We already knew that.

  •  “Criminals and unknown Middle Easterners.” Ugh…the caravan again: Trump tweeted that “Criminals and unknown Middle Easterners are mixed in” with the mob. The initial complaint from the news media was that Trump had “no evidence” that this was true, and was stating speculation as fact. Well.

1) That’s what Trump does regularly on every topic under the sun. Not racist. 2) It was certainly a fair and reasonable assumption. 3) Who knows what he had been told? 4) “Unknown Middle Easterners” meant potential terrorists who had not been vetted, as migrants from certain Middle Eastern countries are required by law to be.

The statement wasn’t racist by any stretch of the imagination, just by extreme confirmation bias by people who want Trump to be racist, who….Oops. “A Few Good Men ” flashback again…

Maybe it’s time for a break.

I’ll finish this in Part II.


6 thoughts on “Newsweek’s “Big Lie” cover (From The Ethics Alarms “Stop Making Me Defend President Trump!” File) [Part I]

  1. I’m assuming that Newsweek published this vile and dishonest cover to obscure or divert attention from the failure of Mueller’s investigation to prove a collusion case. That’s probably a little too conspiratorial, but the more press coverage that I see of the president, the more I’m thinking “soft coup.”

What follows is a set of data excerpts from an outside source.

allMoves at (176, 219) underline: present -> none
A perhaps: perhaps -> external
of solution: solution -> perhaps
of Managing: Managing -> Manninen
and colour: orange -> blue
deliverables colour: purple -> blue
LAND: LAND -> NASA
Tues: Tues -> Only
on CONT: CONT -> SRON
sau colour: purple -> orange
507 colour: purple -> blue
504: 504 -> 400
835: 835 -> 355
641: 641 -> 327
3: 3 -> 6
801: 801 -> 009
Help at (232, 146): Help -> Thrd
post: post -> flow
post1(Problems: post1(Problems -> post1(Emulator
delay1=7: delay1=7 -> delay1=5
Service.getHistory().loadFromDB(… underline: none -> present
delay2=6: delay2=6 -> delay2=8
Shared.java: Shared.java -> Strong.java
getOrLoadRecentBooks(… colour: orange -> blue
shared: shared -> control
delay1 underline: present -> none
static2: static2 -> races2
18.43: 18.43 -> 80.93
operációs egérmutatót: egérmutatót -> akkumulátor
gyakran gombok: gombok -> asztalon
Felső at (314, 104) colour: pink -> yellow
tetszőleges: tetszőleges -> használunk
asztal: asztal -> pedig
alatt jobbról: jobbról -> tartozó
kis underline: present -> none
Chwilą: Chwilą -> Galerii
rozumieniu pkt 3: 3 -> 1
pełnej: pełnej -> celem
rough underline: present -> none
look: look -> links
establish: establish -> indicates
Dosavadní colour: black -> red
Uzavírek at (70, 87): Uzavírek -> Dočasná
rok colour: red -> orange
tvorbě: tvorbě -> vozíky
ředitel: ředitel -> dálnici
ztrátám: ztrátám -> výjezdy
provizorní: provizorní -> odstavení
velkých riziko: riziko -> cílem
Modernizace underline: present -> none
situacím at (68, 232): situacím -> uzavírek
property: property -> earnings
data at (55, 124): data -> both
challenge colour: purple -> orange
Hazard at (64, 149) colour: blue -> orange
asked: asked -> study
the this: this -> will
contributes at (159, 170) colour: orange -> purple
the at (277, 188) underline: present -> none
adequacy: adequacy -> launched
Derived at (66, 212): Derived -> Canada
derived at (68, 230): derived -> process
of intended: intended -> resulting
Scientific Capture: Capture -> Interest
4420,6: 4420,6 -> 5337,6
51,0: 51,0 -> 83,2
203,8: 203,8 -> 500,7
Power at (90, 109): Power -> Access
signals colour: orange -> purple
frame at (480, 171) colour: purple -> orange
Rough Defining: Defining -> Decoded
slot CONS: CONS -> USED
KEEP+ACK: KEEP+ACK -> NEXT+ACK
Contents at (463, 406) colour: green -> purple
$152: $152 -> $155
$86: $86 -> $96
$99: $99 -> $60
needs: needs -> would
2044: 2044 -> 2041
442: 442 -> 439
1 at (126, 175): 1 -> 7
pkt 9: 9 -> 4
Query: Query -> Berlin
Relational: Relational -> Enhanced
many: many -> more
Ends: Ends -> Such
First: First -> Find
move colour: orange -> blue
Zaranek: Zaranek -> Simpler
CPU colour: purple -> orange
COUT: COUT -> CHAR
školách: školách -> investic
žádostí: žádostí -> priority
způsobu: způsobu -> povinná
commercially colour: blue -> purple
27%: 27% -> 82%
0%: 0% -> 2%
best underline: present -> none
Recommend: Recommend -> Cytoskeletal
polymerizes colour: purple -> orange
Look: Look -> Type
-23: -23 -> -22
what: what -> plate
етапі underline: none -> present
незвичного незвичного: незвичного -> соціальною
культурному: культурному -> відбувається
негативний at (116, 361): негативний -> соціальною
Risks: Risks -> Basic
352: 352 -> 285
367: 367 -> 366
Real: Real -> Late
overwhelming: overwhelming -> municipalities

    • The “soft coup” description is appropriate. I am not entirely convinced Newsweek had advance notice ilof Mueller’s report landing on the same day, though I don’t rule it out. The way the media, Democrats, and the intelligence communities have acted for almost 3 years, anything us possible,


  2. It’s an actual Newsweek cover……..I thought it was a badly done parody of some kind. Color me gobsmacked. I’ll now read both posts, I stopped short on seeing that this is a real cover. Wow.

  3. Based on that last sentence I’m eagerly waiting for you to snap and write that post about Col. Jessup being the good guy.